His business responsibilities included:
- Local board member Australian Mutual Provident Society

He was actively involved in a number of public and charitable institutions:
- Committee member of the Chamber of Commerce, and for a time its Chairman.
- Member of the Council of Education from its inception until it was abolished.
- Chairman of North Adelaide Grammar School committee..
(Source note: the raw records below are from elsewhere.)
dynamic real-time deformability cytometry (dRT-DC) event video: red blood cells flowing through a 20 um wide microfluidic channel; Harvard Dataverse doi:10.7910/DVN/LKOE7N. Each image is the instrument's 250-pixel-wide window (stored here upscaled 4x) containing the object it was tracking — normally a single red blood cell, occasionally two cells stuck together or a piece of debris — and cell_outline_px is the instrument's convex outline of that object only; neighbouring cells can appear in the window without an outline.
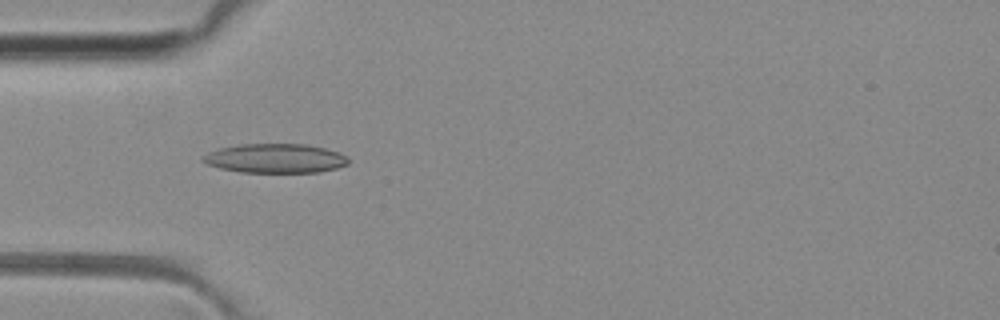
{"species": "common noctule bat (a hibernating species)", "species_latin": "Nyctalus noctula", "temperature_condition": "room temperature", "stored_images_in_passage": 5, "camera_frame_rate_fps": 3000, "um_per_image_px": 0.085, "animal": {"sex": "female", "body_mass_g": 29.2, "forearm_length_mm": 56.3}, "frame": {"image": 1, "passage_image": 1, "time_ms": 0.0, "image_size_px": [1000, 320], "cell_outline_px": [[348, 164], [336, 168], [320, 172], [240, 172], [220, 168], [208, 164], [200, 160], [200, 156], [208, 152], [220, 148], [236, 144], [304, 144], [324, 148], [340, 152], [348, 160]], "centroid_in_image_um": [23.35, 13.45], "position_along_channel_um": 61.6, "area_um2": 24.8}}
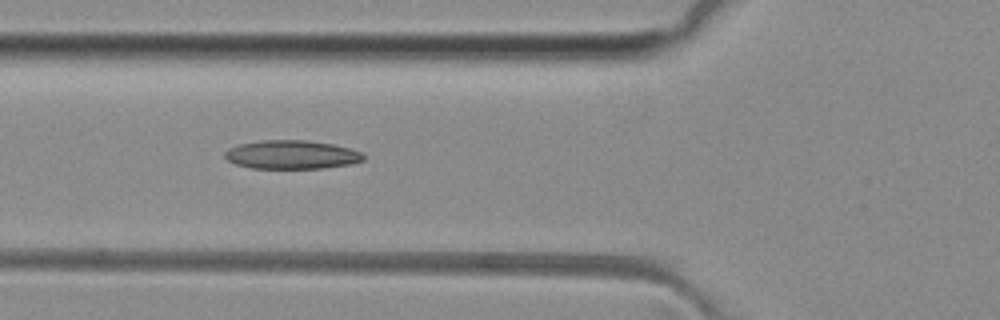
{"frame": {"image": 2, "passage_image": 4, "time_ms": 1.0, "image_size_px": [1000, 320], "cell_outline_px": [[364, 160], [352, 164], [324, 168], [252, 168], [236, 164], [228, 160], [224, 156], [224, 152], [228, 148], [240, 144], [260, 140], [308, 140], [332, 144], [352, 148], [364, 152]], "centroid_in_image_um": [24.83, 13.14], "position_along_channel_um": 101.0, "area_um2": 23.35}}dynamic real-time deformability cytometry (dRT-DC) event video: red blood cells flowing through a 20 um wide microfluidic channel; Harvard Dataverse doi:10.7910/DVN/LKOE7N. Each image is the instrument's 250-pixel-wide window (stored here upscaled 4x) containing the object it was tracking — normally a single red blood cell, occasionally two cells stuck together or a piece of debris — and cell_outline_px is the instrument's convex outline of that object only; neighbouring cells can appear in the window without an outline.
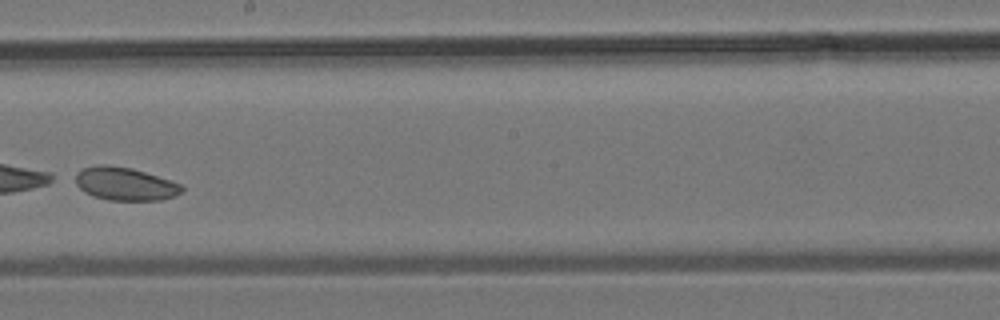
{"species": "common noctule bat (a hibernating species)", "species_latin": "Nyctalus noctula", "temperature_condition": "room temperature", "stored_images_in_passage": 36, "camera_frame_rate_fps": 3000, "um_per_image_px": 0.085, "animal": {"sex": "male", "body_mass_g": 19.2, "forearm_length_mm": 51.8}, "frame": {"image": 1, "passage_image": 21, "time_ms": 6.667, "image_size_px": [1000, 320], "cell_outline_px": [[184, 188], [180, 192], [172, 196], [152, 200], [116, 200], [96, 196], [80, 188], [76, 180], [76, 176], [84, 168], [128, 168], [180, 184]], "centroid_in_image_um": [10.67, 15.68], "position_along_channel_um": 237.5, "area_um2": 18.61}}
- He was chairman of the house committee of the Adelaide Hospital, and while on that board was directly responsible for passage of the Public Charities Act of 1876 after finding that some donations had been diverted to the Government coffers. The first Commissioners of Charitable Funds were Salom (as Chairman), William Wyatt and William Kay. He held this position until his death. During his term of office his other colleagues were John Colton and William Gilbert. The fund was enlarged by some important donations, amounting to about £26,000, with the expectancy of another £100,000, and the commissioners were enabled to pay for the erection of the new building on the eastern side of the hospital, and also of the bacteriological laboratory and isolation wards. The commissioners also acted for the Destitute and Lunatic Asylums and the Port Augusta Hospital.
- He was president of the Hebrew Philanthropic Society for 40 years.
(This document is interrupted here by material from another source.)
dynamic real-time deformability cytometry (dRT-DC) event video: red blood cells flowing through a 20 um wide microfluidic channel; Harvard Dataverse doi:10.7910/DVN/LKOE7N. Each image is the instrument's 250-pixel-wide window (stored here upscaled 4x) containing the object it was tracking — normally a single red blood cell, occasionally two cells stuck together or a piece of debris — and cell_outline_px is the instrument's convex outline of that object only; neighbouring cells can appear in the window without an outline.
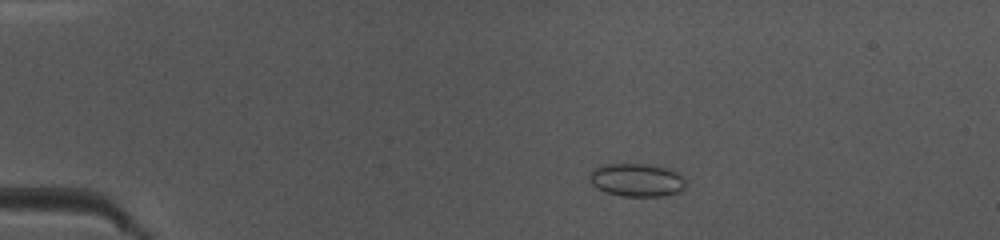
{"species": "common noctule bat (a hibernating species)", "species_latin": "Nyctalus noctula", "temperature_condition": "warm", "stored_images_in_passage": 43, "camera_frame_rate_fps": 3000, "um_per_image_px": 0.085, "animal": {"sex": "female", "body_mass_g": 10.0, "forearm_length_mm": 53.1}, "frame": {"image": 1, "passage_image": 4, "time_ms": 1.0, "image_size_px": [1000, 240], "cell_outline_px": [[684, 188], [680, 192], [660, 196], [620, 196], [596, 188], [588, 180], [592, 172], [596, 168], [604, 164], [656, 164], [672, 168], [684, 176]], "centroid_in_image_um": [54.17, 15.28], "position_along_channel_um": 30.8, "area_um2": 18.79}}
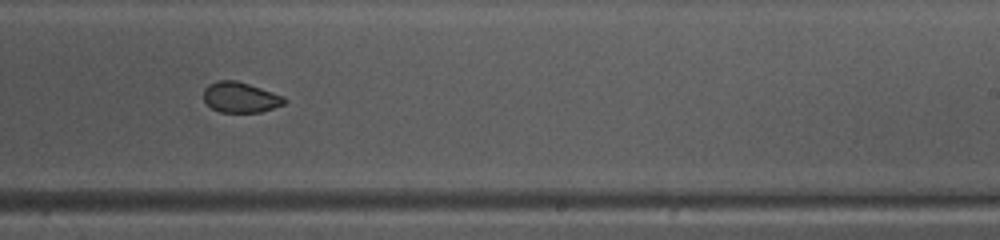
{"frame": {"image": 2, "passage_image": 25, "time_ms": 8.0, "image_size_px": [1000, 240], "cell_outline_px": [[288, 100], [284, 104], [260, 112], [220, 112], [212, 108], [204, 100], [204, 88], [208, 84], [220, 80], [236, 80], [284, 96]], "centroid_in_image_um": [20.43, 8.27], "position_along_channel_um": 268.6, "area_um2": 14.22}}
- He was at an early stage President of the Synagogue, but in later life took no part in church management.
- He was a Justice of the Peace for many years, and had an extensive knowledge of mercantile and insurance law. He held many Courts of Arbitration, acting mostly for the Government in adjusting claims in connection with lands taken for construction of railways and waterworks. He also acted as arbitrator in numerous private cases.
- He was one of the directors of the Commercial Bank of South Australia.
- He was an active Freemason, and held several high offices.
He died after a short illness and was buried in the Jewish section of the West Terrace Cemetery.

==Family==
Salom married Kate Solomon (19 June 1837 – 7 June 1928) on 27 August 1856. Kate was a daughter of Moss Solomon (c. 1796–1849), sister of Judah Moss Solomon MLA, MLC (1818–1880) and Elias Solomon (1839–1909), and a niece of Emanuel Solomon MLC (1800–1873). They lived at Brougham Place, North Adelaide. Their children included:
- Robert Salom (c. 1855 – 16 July 1924) married Josie ( – 1 September 1923); he was a student of AEI, lived in New York from around 1880.
- Rebecca Salom (2 June 1860 – 13 April 1930) married Leopold Judell (1848–) on 25 February 1880, lived at Orroroo
- Rachael "Ray" Salom (28 March 1862 – ) married Maurice Harris (1833 – 6 December 1922) on 18 March 1896, lived at Christchurch, New Zealand. Harris was a wealthy retired merchant. Ray was his second wife; first was Elizabeth Phillips (1836–1892).
- Henry Isaac (Isaac Henry?) Salom (31 December 1865 – 22 February 1923) married Charlotte Mabel Searcy (1872–1958, daughter of Arthur Searcy) on 5 August 1896. He was a broker and agent of Grenfell Street, and treasurer of Adelaide Hospital's Samaritan Fund, from which he embezzled £250, and was jailed for 18 months. later worked for G. Wood & Son.
- Alfred M. Salom (c. 1868 – 22 January 1899) banker and footballer; died of typhoid
- Florence Sarah Salom (13 March 1869 – 11 January 1951) married jeweller Louis Saber ( – 20 October 1922) on 5 February 1890. He died insolvent.
- Laura E. Salom (14 August 1870 – 9 October 1945) married Leama Judah ( Leama Robert) "Bob" Davies (c. 1862 – 26 June 1923) on 3 April 1889. He was timber merchant in Western Australia and London. She died in England.
- Horace Samuel Salom (28 October 1874 – 5 November 1959) married around 1900, had several children, lived in Perth, Western Australia
- Estelle Miriam Salom (24 February 1876 – 11 May 1960) married (later Sir) Michael Myers on 2 August 1899, lived at Wellington, New Zealand
- Lillian Ruth Salom (30 July 1877 – 30 January 1934) married Frederic S. L. Catchlove ( – ) on 15 June 1909, lived at Strangways Terrace, North Adelaide
- Walter Judah Salom (19 February 1879 – ) married Ruby Asher ( – ) on 6 September 1911, spent much time in South Africa.
- (his twin) Bertram Philip "Bertie" Salom (19 February 1879 – 27 August 1960) married Neva Eudora Shepherd ( – ) of Aldinga on 18 April 1911. They divorced in 1921. He married again, to Gwendolyn Baron ( – ) on 17 June 1926.

His sister Sarah married M. C. Davies, a timber merchant and pastoralist.